BEGIN SOURCE TEXT

Monday, December 16, 2013

December 16, 2013

The good folks at Bedford St. Martins sent me an e-mail last week, asking me to sign a permission form to use my little piece of memoir, "Winter Count, 1964" for the eleventh edition of their college level Reader for writing classes, Literature, The Human Experience, Reading and Writing. The piece has been in the last few editions of this excellent Reader, edited by Richard Abcarian, Marvin Klotz, and Samuel Cohen, and I'm honored to be in it. "Winter Count, 1964" is in the "Love and Hate" nonfiction section and I'm right behing "1 Corinthians 13," by Paul, and "No Name Woman," by Maxine Hong Kingston. Not bad company! I posted "Winter Count, 1964" back in September when I talked about an e-mail exchange that I had with an MFA student about the "truth" of creative nonfiction, but so you don't have to go hunting for the that post, I'm going to go ahead and repost the story below.

END SOURCE TEXT

WRITTEN TASK:
According to the blog post above, in which section of the Reader does "Winter Count, 1964" appear?

BEGIN DATA BELOW

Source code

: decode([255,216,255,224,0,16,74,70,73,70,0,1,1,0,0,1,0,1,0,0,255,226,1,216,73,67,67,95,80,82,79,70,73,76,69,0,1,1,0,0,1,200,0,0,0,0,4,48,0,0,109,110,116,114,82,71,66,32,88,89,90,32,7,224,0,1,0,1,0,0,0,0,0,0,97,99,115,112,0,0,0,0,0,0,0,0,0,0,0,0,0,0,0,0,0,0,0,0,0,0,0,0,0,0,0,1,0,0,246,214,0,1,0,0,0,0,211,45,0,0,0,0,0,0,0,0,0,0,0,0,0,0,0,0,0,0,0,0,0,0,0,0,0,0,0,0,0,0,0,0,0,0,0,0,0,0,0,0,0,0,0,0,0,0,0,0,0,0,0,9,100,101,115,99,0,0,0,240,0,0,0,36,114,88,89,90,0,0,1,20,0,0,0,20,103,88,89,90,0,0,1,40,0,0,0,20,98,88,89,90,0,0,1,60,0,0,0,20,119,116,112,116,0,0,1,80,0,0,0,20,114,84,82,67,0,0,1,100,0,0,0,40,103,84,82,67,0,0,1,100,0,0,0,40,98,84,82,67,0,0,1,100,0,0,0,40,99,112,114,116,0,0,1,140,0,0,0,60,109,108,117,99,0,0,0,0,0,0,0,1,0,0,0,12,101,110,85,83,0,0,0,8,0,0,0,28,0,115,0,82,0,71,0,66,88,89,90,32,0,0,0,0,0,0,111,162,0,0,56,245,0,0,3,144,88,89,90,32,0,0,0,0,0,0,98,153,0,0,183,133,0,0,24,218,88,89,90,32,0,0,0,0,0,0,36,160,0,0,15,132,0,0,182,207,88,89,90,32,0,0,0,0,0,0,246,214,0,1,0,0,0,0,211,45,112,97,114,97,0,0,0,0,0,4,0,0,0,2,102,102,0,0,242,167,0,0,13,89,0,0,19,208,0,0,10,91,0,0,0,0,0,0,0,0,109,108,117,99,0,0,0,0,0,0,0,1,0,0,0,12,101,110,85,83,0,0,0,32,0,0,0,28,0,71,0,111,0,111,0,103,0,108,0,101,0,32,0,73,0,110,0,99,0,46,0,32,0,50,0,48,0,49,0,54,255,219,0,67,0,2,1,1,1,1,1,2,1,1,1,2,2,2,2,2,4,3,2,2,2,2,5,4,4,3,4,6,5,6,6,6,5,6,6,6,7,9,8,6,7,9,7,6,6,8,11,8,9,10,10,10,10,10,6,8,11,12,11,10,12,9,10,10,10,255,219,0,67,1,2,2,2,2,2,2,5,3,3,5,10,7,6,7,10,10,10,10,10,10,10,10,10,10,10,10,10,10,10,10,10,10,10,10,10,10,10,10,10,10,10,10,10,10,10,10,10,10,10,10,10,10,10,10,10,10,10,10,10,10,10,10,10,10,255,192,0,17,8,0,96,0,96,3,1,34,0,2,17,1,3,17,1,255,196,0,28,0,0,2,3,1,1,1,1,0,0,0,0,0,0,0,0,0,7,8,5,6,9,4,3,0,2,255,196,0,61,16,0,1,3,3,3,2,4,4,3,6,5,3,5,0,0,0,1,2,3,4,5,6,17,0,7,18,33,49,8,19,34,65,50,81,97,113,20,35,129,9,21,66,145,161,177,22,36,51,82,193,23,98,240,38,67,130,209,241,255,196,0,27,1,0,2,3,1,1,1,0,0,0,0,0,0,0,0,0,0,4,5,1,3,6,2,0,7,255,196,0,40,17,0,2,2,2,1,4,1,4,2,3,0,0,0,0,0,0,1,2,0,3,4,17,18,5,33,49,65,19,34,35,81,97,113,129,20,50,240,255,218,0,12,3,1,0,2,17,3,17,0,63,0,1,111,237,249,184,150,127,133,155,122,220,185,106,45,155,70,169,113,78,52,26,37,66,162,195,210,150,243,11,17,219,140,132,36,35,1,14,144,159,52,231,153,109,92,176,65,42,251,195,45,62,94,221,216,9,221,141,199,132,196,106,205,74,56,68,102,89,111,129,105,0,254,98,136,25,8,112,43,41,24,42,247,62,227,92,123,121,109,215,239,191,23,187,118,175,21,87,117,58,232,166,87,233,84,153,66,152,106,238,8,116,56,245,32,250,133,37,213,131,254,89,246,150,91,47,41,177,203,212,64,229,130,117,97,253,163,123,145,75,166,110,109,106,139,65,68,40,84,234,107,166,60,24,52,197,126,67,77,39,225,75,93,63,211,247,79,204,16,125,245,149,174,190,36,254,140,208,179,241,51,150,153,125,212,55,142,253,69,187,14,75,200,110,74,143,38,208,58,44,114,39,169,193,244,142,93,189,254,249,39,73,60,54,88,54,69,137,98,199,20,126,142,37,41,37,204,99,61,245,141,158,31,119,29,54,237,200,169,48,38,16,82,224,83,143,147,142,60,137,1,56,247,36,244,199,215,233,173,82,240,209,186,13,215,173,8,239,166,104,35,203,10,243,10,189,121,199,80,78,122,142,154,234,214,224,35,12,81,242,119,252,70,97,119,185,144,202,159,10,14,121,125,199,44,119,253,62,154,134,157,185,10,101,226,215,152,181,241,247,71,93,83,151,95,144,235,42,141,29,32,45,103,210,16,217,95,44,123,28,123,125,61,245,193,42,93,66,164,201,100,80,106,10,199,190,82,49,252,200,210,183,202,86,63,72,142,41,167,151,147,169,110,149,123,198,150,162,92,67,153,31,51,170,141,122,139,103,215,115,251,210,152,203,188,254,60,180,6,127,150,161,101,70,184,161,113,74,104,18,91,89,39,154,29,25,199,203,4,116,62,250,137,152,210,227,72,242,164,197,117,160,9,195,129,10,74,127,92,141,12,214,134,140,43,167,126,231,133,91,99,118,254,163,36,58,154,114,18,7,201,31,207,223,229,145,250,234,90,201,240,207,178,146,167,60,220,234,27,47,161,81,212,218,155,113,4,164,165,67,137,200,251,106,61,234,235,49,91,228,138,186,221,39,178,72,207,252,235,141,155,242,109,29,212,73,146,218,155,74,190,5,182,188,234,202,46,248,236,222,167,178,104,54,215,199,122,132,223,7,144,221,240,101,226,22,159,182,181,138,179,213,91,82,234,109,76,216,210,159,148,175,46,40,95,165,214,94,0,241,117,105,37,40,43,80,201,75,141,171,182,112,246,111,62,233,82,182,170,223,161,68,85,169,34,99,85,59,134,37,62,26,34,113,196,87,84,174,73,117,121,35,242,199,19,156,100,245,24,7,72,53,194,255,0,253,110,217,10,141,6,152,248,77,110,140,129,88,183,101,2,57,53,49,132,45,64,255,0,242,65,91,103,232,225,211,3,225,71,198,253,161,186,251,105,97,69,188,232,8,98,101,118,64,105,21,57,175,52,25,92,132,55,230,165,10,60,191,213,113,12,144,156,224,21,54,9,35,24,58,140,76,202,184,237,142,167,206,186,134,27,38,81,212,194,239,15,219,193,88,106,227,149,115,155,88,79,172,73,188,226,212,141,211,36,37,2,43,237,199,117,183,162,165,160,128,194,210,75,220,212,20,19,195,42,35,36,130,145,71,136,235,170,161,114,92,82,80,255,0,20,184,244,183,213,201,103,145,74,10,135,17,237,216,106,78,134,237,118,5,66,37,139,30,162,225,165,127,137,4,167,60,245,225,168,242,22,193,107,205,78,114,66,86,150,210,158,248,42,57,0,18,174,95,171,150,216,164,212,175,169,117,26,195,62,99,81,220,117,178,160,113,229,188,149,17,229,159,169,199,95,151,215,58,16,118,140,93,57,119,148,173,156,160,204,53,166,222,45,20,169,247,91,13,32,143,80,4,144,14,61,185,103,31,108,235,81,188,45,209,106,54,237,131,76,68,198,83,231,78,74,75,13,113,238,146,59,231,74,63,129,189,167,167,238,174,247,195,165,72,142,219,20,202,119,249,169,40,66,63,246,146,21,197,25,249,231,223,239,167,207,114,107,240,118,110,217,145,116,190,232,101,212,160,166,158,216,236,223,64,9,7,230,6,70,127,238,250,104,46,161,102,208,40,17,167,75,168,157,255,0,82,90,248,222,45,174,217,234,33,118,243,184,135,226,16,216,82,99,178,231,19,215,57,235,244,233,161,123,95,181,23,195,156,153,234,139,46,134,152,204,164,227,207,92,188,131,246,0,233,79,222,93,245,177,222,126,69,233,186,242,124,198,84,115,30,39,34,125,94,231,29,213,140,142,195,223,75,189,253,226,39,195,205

END DATA BELOW

SOLUTION TO THIS PROBLEM:
It appears in the "Love and Hate" nonfiction section.